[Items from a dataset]
------------------------------------
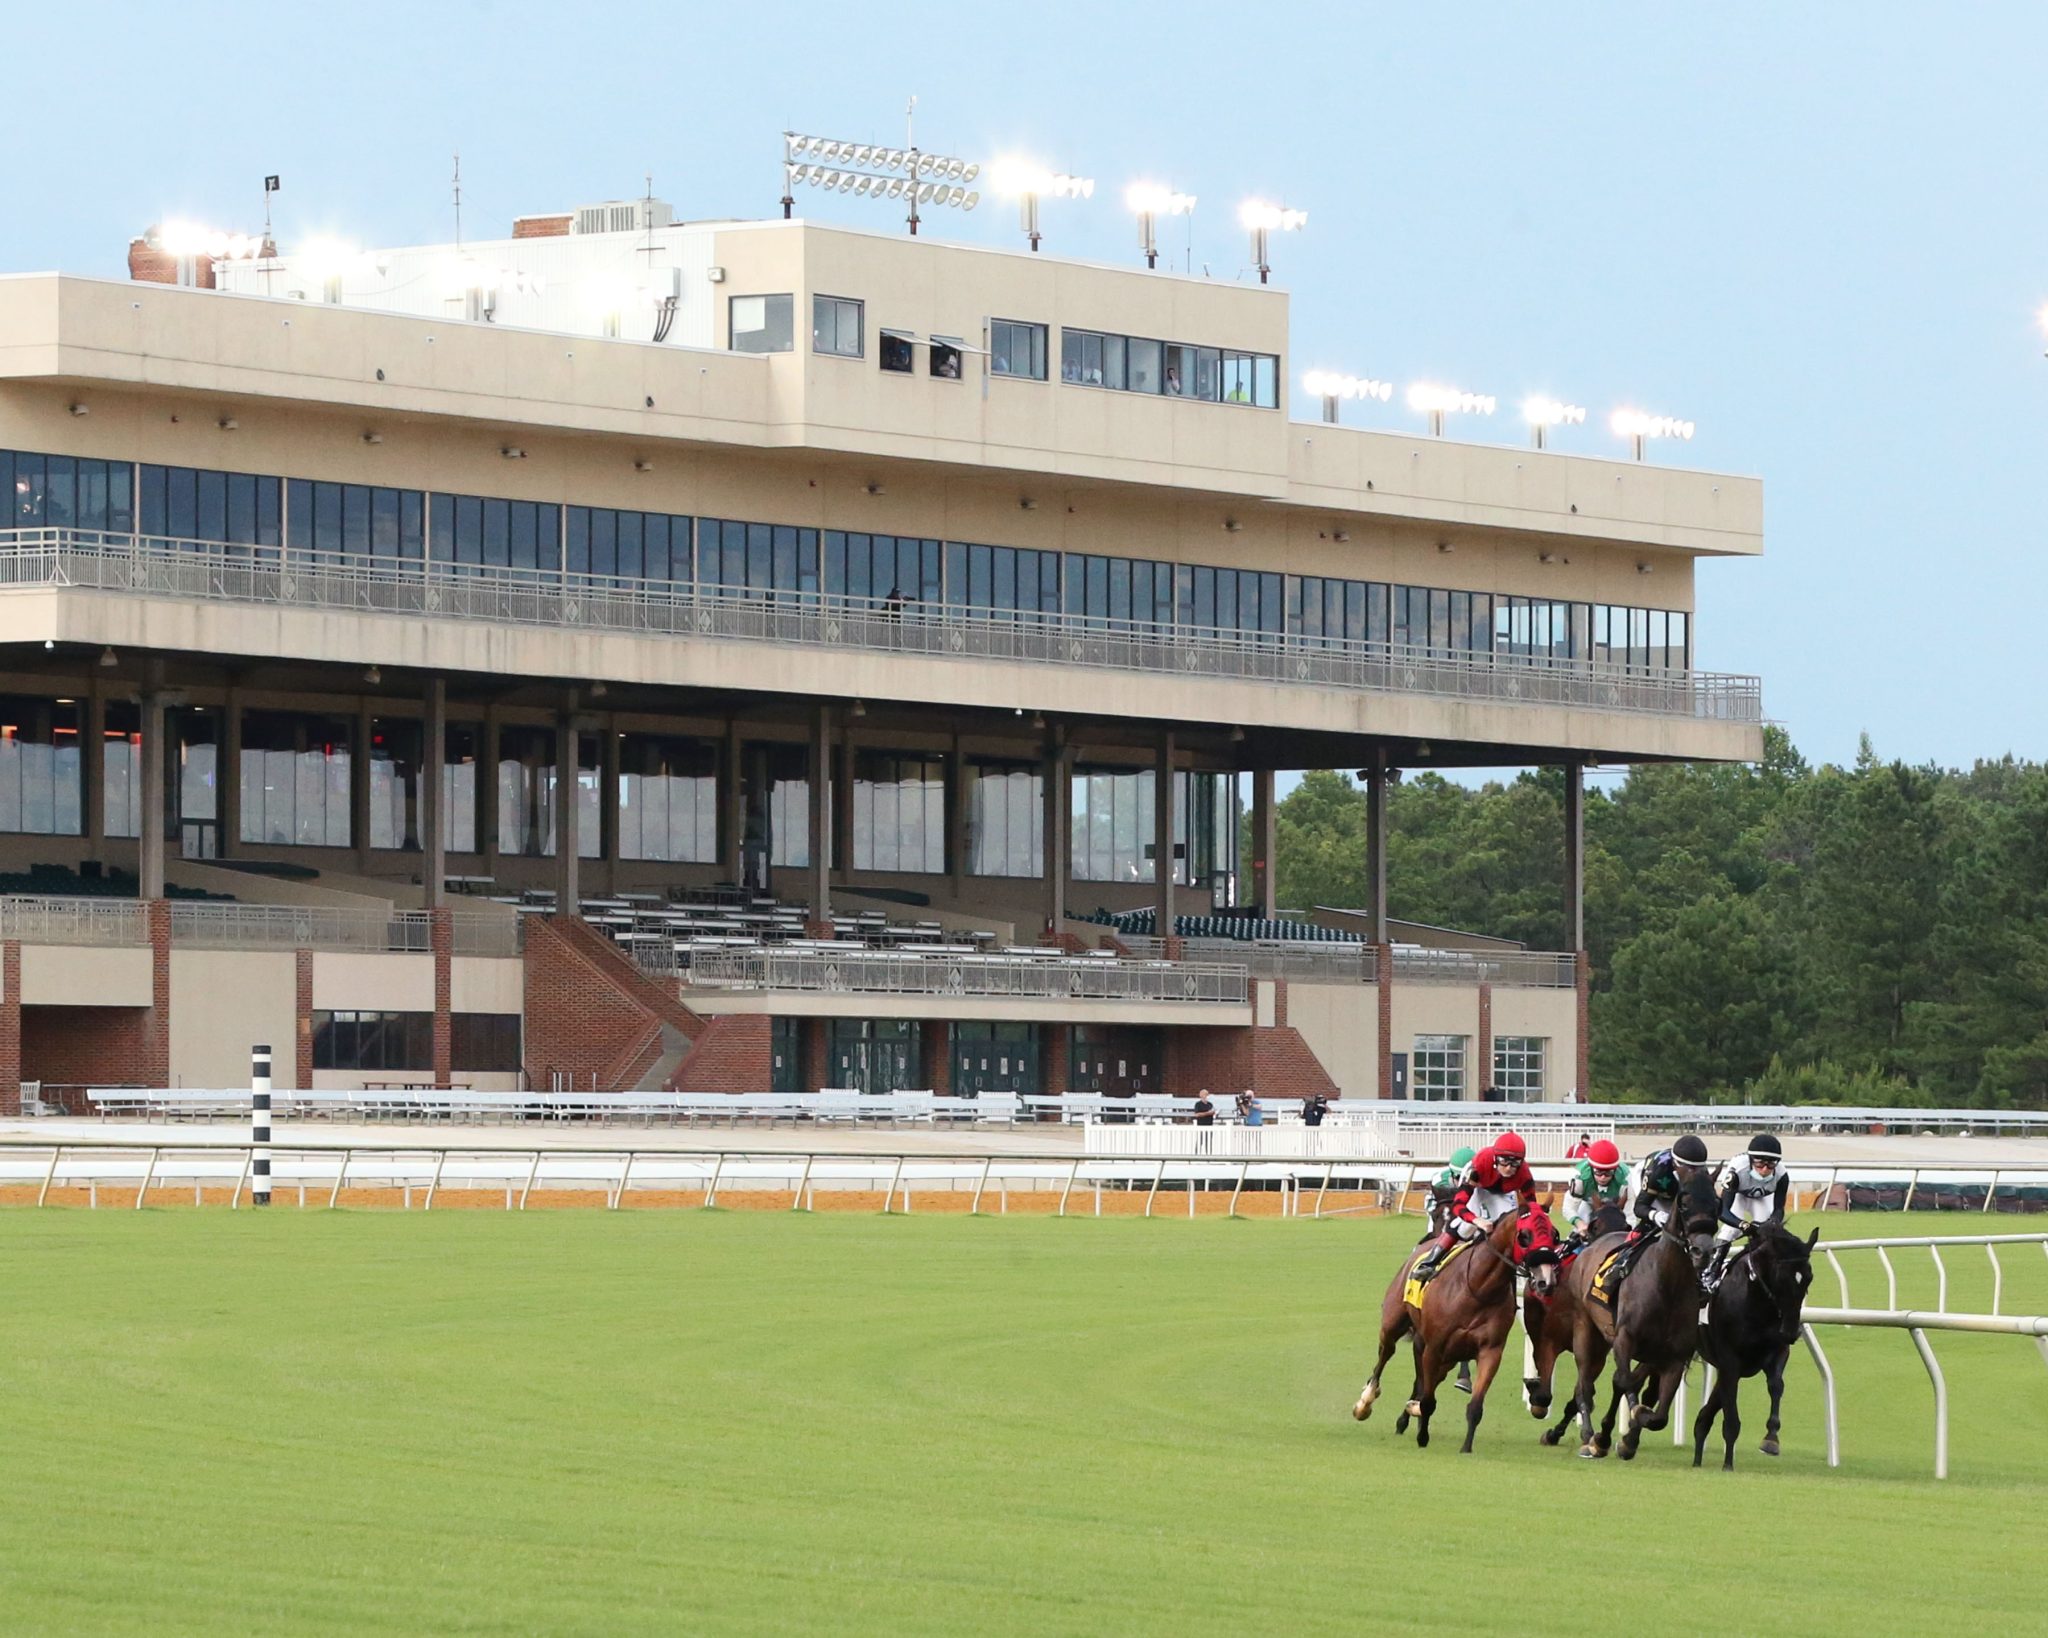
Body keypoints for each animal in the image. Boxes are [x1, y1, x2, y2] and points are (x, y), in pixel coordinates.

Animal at [1359, 1195, 1548, 1449]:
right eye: (1525, 1236)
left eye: (1554, 1234)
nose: (1545, 1279)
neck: (1478, 1288)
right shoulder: (1435, 1346)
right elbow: (1427, 1400)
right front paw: (1422, 1434)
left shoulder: (1489, 1350)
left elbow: (1473, 1405)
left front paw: (1466, 1446)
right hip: (1394, 1324)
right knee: (1385, 1356)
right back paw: (1365, 1403)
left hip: (1440, 1354)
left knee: (1423, 1381)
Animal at [1687, 1212, 1818, 1474]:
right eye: (1782, 1277)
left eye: (1808, 1277)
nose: (1792, 1331)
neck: (1756, 1302)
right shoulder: (1729, 1359)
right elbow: (1730, 1413)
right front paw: (1728, 1463)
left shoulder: (1776, 1352)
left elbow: (1776, 1386)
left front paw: (1771, 1439)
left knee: (1705, 1415)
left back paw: (1696, 1457)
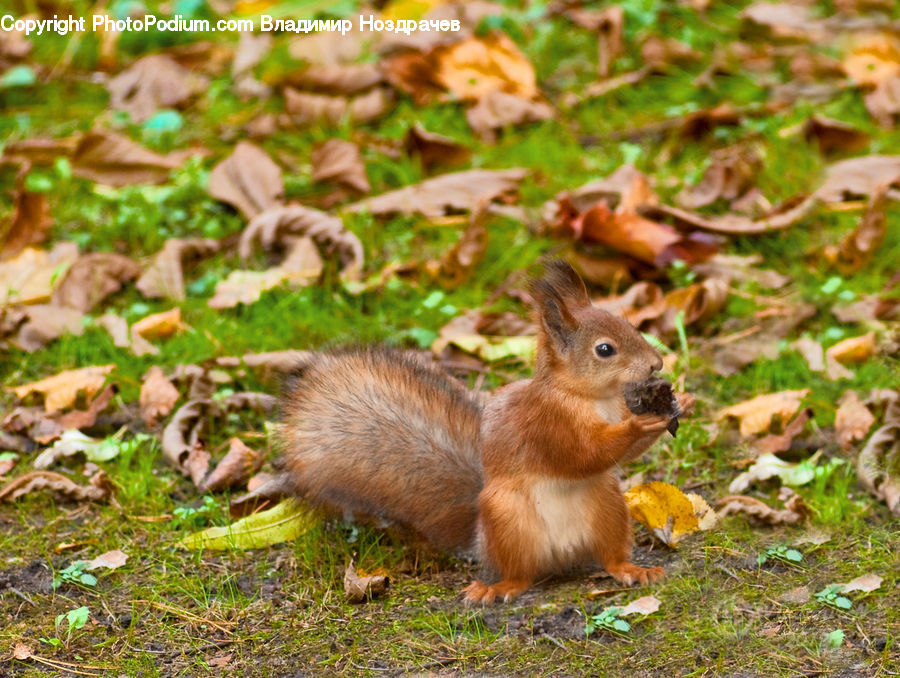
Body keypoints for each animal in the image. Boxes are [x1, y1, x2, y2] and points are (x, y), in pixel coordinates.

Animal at [278, 262, 692, 604]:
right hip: (508, 521)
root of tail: (562, 558)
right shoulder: (546, 425)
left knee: (609, 558)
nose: (656, 363)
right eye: (605, 349)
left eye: (630, 325)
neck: (591, 398)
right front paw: (641, 422)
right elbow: (584, 454)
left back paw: (633, 570)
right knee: (520, 575)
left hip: (608, 507)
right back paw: (498, 589)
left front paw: (683, 401)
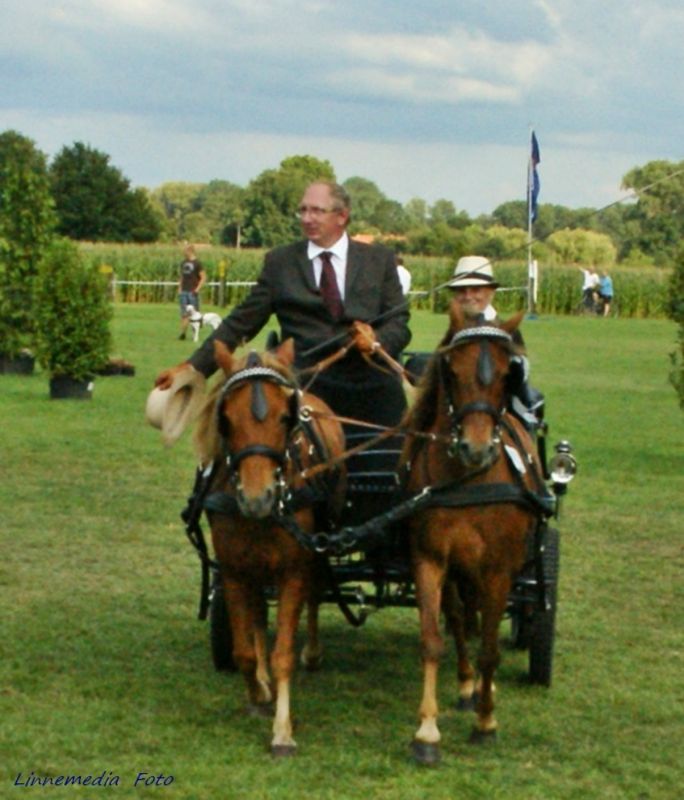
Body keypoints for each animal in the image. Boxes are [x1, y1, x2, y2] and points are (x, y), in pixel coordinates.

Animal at [194, 338, 346, 756]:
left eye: (284, 418)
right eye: (226, 419)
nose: (257, 498)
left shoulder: (293, 568)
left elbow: (284, 654)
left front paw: (282, 730)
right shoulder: (234, 570)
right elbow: (245, 649)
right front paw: (259, 692)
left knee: (314, 595)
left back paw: (312, 652)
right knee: (260, 617)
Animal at [401, 302, 548, 764]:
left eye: (507, 372)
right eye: (452, 369)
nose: (476, 448)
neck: (468, 479)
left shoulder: (499, 567)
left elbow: (489, 647)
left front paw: (486, 722)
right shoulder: (429, 559)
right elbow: (434, 640)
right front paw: (426, 732)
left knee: (481, 623)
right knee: (459, 617)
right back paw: (467, 686)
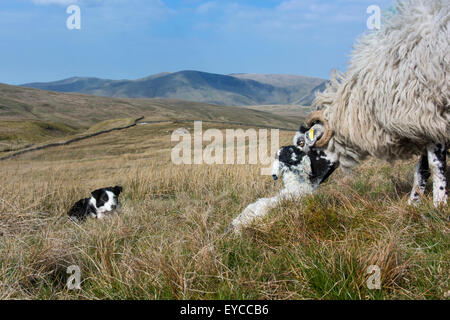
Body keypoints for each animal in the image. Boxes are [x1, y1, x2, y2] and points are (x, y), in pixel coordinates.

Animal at [294, 0, 448, 206]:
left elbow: (435, 165)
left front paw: (439, 204)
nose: (302, 188)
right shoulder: (423, 124)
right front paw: (414, 203)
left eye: (302, 143)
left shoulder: (431, 114)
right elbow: (422, 169)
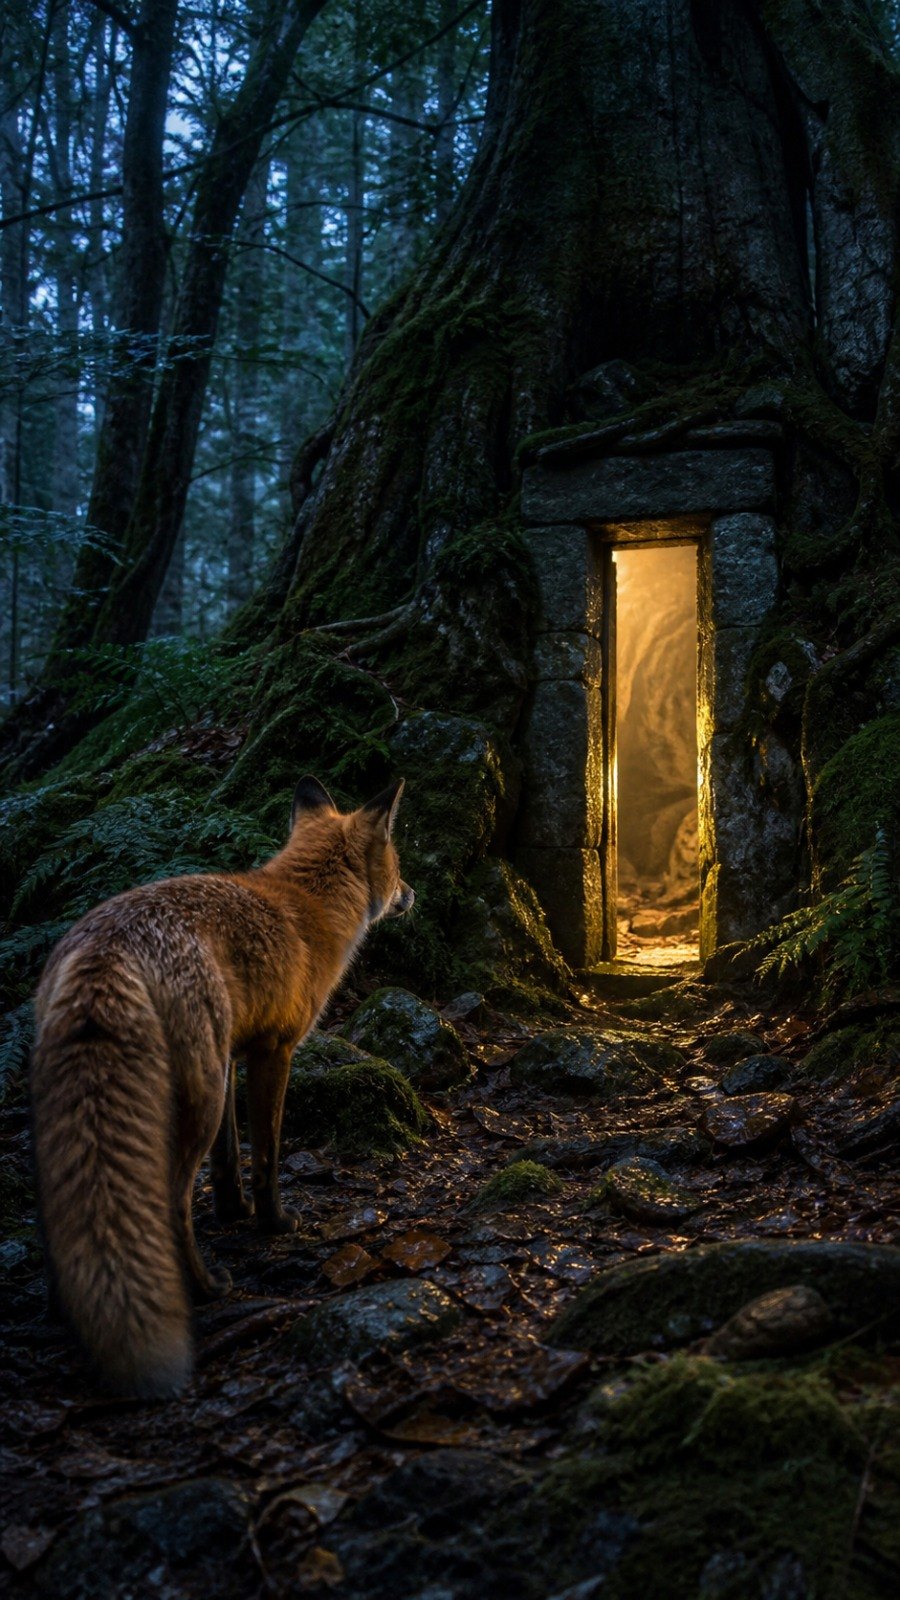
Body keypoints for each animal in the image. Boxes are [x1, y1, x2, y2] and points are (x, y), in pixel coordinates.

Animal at [30, 774, 414, 1400]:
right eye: (397, 861)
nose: (411, 893)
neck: (307, 902)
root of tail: (105, 949)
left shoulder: (233, 1053)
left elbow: (229, 1159)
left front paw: (233, 1211)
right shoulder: (273, 1051)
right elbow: (267, 1156)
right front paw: (272, 1223)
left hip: (143, 1091)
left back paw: (63, 1307)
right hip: (200, 1095)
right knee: (172, 1201)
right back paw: (206, 1287)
------------------------------------
Output each record above exactly; omit the images.

RESPONSE AREA.
Body keypoints for each animal in the image. Boxes are [x1, y1, x2, y2] and points are (x, y), in pixel coordinates.

Animal at [1359, 1195, 1548, 1449]:
right eye: (1525, 1236)
left eye: (1554, 1234)
nose: (1545, 1279)
neck: (1478, 1288)
right shoulder: (1435, 1346)
right elbow: (1427, 1400)
right front paw: (1422, 1434)
left shoulder: (1489, 1350)
left elbow: (1473, 1405)
left front paw: (1466, 1446)
right hip: (1394, 1324)
right knee: (1385, 1356)
right back paw: (1365, 1403)
left hip: (1440, 1354)
left knee: (1423, 1381)
Animal at [1687, 1212, 1818, 1474]:
right eye: (1782, 1277)
left eye: (1808, 1277)
nose: (1792, 1331)
neck: (1756, 1302)
right shoulder: (1729, 1359)
right elbow: (1730, 1413)
right front paw: (1728, 1463)
left shoulder: (1776, 1352)
left elbow: (1776, 1386)
left front paw: (1771, 1439)
left knee: (1705, 1415)
left back paw: (1696, 1457)
Body keypoints for each animal in the image. Boxes are [x1, y1, x2, y2] and points are (x, y), in pixel coordinates.

Animal at [278, 262, 692, 604]:
right hip: (508, 521)
root of tail: (562, 558)
right shoulder: (546, 425)
left knee: (609, 558)
nose: (656, 363)
right eye: (605, 349)
left eye: (630, 325)
neck: (591, 398)
right front paw: (641, 422)
right elbow: (584, 454)
left back paw: (633, 570)
right knee: (520, 575)
left hip: (608, 507)
right back paw: (498, 589)
left front paw: (683, 401)
Body keypoints for each animal in the image. Boxes are [x1, y1, x2, y2] and points are (x, y), in pixel coordinates.

Animal at [194, 338, 346, 756]:
left eye: (284, 418)
right eye: (226, 419)
nose: (257, 498)
left shoulder: (293, 568)
left elbow: (284, 654)
left front paw: (282, 730)
right shoulder: (234, 570)
right elbow: (245, 649)
right front paw: (259, 692)
left knee: (314, 595)
left back paw: (312, 652)
right knee: (260, 617)
Animal at [401, 302, 548, 764]:
left eye: (507, 372)
right eye: (452, 369)
nose: (476, 448)
neck: (468, 479)
left shoulder: (499, 567)
left elbow: (489, 647)
left front paw: (486, 722)
right shoulder: (429, 559)
right elbow: (434, 640)
right front paw: (426, 732)
left knee: (481, 623)
right knee: (459, 617)
right back paw: (467, 686)
Body keypoints for each animal in the image. Boxes are [x1, y1, x2, y2] and points are (x, y), in pixel coordinates.

Animal at [294, 0, 448, 206]:
left elbow: (435, 165)
left front paw: (439, 204)
nose: (302, 188)
right shoulder: (423, 124)
right front paw: (414, 203)
left eye: (302, 143)
left shoulder: (431, 114)
right elbow: (422, 169)
Body keypoints for each animal in the image. Boxes are [x1, y1, x2, y2] and points are (x, y), in pixel coordinates.

Animal at [30, 774, 414, 1400]:
right eye: (397, 861)
nose: (411, 893)
neck: (307, 902)
root of tail: (105, 949)
left shoulder: (233, 1053)
left elbow: (229, 1159)
left front paw: (233, 1211)
right shoulder: (273, 1051)
right elbow: (267, 1156)
right front paw: (272, 1223)
left hip: (143, 1091)
left back paw: (63, 1307)
right hip: (200, 1095)
right knee: (172, 1201)
right back paw: (206, 1287)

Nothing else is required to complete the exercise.